■ **Stated task 1**: In the memory model excerpt, who is the chapter aimed at?
■ **Stated task 2**: Which topics does the memory model excerpt say a reader should consult the PLDI 2018 paper for? List every one.
■ **Stated task 3**: Reproduce everything in the memory model excerpt from "This chapter is aimed" down to "in the paper.".

This chapter describes the details of OCaml relaxed memory model. The relaxed
memory model describes what values an OCaml program is allowed to witness when
reading a memory location. If you are interested in high-level parallel
programming in OCaml, please have a look at the parallel programming chapter
\ref{c:parallelism}.

This chapter is aimed at experts who would like to understand the details of
the OCaml memory model from a practitioner's perspective. For a formal
definition of the OCaml memory model, its guarantees and the compilation to
hardware memory models, please have a look at the PLDI 2018 paper on
\href{https://doi.org/10.1145/3192366.3192421}{Bounding Data Races in Space and
Time}. The memory model presented in this chapter is an extension of the one
presented in the PLDI 2018 paper. This chapter also covers some pragmatic
aspects of the memory model that are not covered in the paper.

■ **Data rows**:

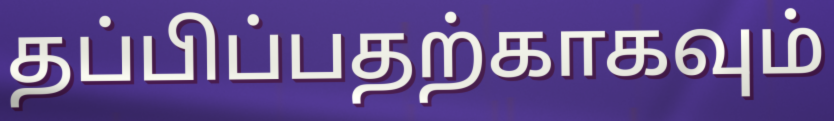
தப்பிப்பதற்காகவும்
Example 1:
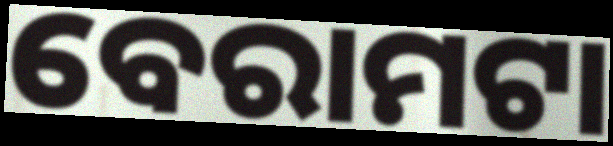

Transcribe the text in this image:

ବେରାମଟା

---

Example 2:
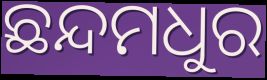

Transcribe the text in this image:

ଛନ୍ଦମଧୁର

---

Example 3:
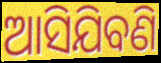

■ **Written solution 1**: Experts who would like to understand the details of the OCaml memory model from a practitioner's perspective.

■ **Written solution 2**:
- A formal definition of the OCaml memory model
- Its guarantees
- The compilation to hardware memory models

■ **Written solution 3**:
This chapter is aimed at experts who would like to understand the details of
the OCaml memory model from a practitioner's perspective. For a formal
definition of the OCaml memory model, its guarantees and the compilation to
hardware memory models, please have a look at the PLDI 2018 paper on
\href{https://doi.org/10.1145/3192366.3192421}{Bounding Data Races in Space and
Time}. The memory model presented in this chapter is an extension of the one
presented in the PLDI 2018 paper. This chapter also covers some pragmatic
aspects of the memory model that are not covered in the paper.